A Selective Destruction Theory of Aging
At present the research community cannot robustly connect underlying causative processes of aging, such as those described in the SENS view of damage and rejuvenation, or some of the hallmarks of aging, to higher level manifestations of aging, such as declining function or changing biomarkers associated with age-related disease. This gives great freedom to theorize on how exactly the present voluminous but disconnected body of data on aging, cellular biochemistry, and age-related disease all fits together. There is no shortage of theories of aging, and no sign that the research community will cease to create new ones at any point in the near future. Some are quite interesting, as in the case here, regardless of what might think of the likelihood of such mechanisms playing an important role in degenerative aging.
We recently published selective destruction theory (SDT), which suggests a mechanism of ageing which is both independent of accumulating damage and consistent with epigenetic rejuvenation. We argue that in multicellular organisms, neighbouring cells are in constant competition. When mutations arise that increase a cell's growth rate, they bestow a selective advantage (an extreme example would be cancer, but most will not be). If these cells are uncontrolled, their growth advantage will allow them to spread, and their overactive metabolism could result in a host of detrimental or even lethal overactivity disorders. For example, in β-cells where growth is tied to insulin production, fast mutants spreading could produce a lethal drop in blood glucose. Another less tissue-specific example is the increased propensity of fast growing/metabolising fibroblasts to reach the critical threshold required for fibrosis.

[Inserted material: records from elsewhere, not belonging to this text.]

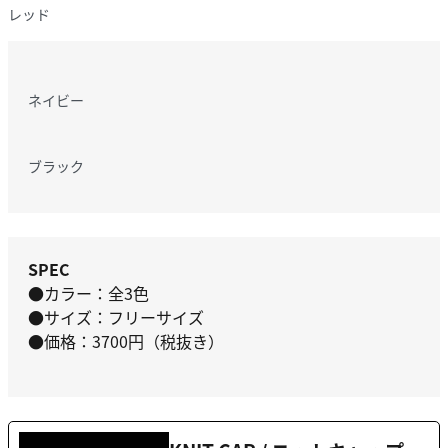
レッド
ネイビー
ブラック
SPEC
●カラー：全3色
●サイズ：フリーサイズ
●価格：3700円（税抜き）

Fast mutants are also likely to be more tumorigenic, while slow mutants will be less active, less fibrotic, and less tumorigenic even compared to wildtype cells. We therefore proposed that a maintenance mechanism which selectively destroyed fast cells might undergo positive selection even if it caused the spread of slow mutants as it would reduce the risks of overactivity disorders. The mechanism of selective destruction is currently theoretical. In our most developed model, we demonstrated that if slow cells induced epigenetic changes in faster cells causing their metabolism to slow (rather than killing them) it not only reduced unnecessary cell death, but also further reduced the likelihood of overactivity disorders by preventing the spread of fast cells. The resulting epigenetic growth suppression could therefore reflect a kind of ageing program designed to prevent overactivity disorders, and may explain why the methylation of specific CpG islands provides such accurate ageing clocks. It would also explain epigenetic rejuvenation by Yamanaka factors and parabiosis, so we predict that methylation of CpG islands will affect cell growth.

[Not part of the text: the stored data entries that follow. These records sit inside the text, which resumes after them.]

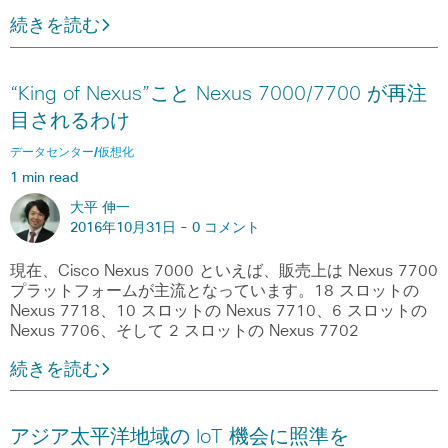
続きを読む
“King of Nexus”こと Nexus 7000/7700 が再注
目されるわけ
データセンター/仮想化
1 min read
大平 伸一
2016年10月31日 -
0 コメント
現在、Cisco Nexus 7000 といえば、販売上は Nexus 7700
プラットフォームが主流となっています。18 スロットの
Nexus 7718、10 スロットの Nexus 7710、6 スロットの
Nexus 7706、そして 2 スロットの Nexus 7702
続きを読む
アジア太平洋地域の IoT 機会に照準を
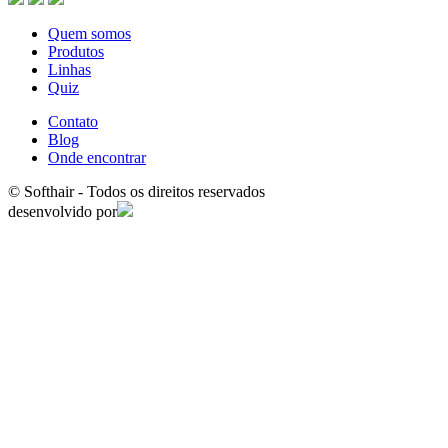
Quem somos
Produtos
Linhas
Quiz
Contato
Blog
Onde encontrar
© Softhair - Todos os direitos reservados
desenvolvido por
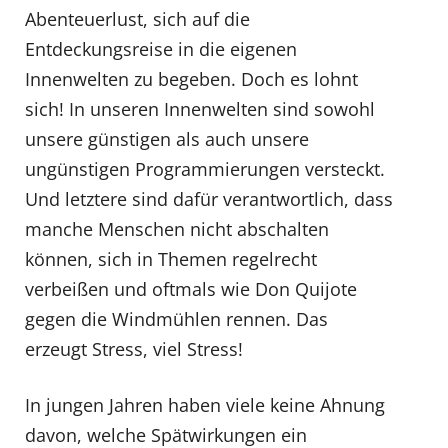
Abenteuerlust, sich auf die
Entdeckungsreise in die eigenen
Innenwelten zu begeben. Doch es lohnt
sich! In unseren Innenwelten sind sowohl
unsere günstigen als auch unsere
ungünstigen Programmierungen versteckt.
Und letztere sind dafür verantwortlich, dass
manche Menschen nicht abschalten
können, sich in Themen regelrecht
verbeißen und oftmals wie Don Quijote
gegen die Windmühlen rennen. Das
erzeugt Stress, viel Stress!
In jungen Jahren haben viele keine Ahnung
davon, welche Spätwirkungen ein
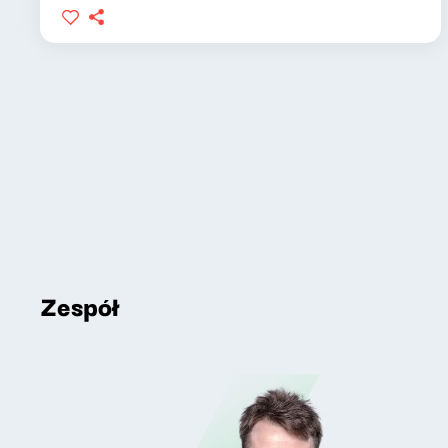
Zespół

Reason, any thoughts on this paper? https://www.biorxiv.org/content/10.1101/2023.08.06.552148v1.full
I am just curious why E5 is not getting as big an effect on the hypothalamus epigenetic age as with the liver etc. Some recent studies suggest extracellular vesicles might be the most important factor in young blood and I belive they say E5 contains them along with other things. Would the blood brain barrier possibly be the reason? Maybe not passing through there as well as the rest of the body.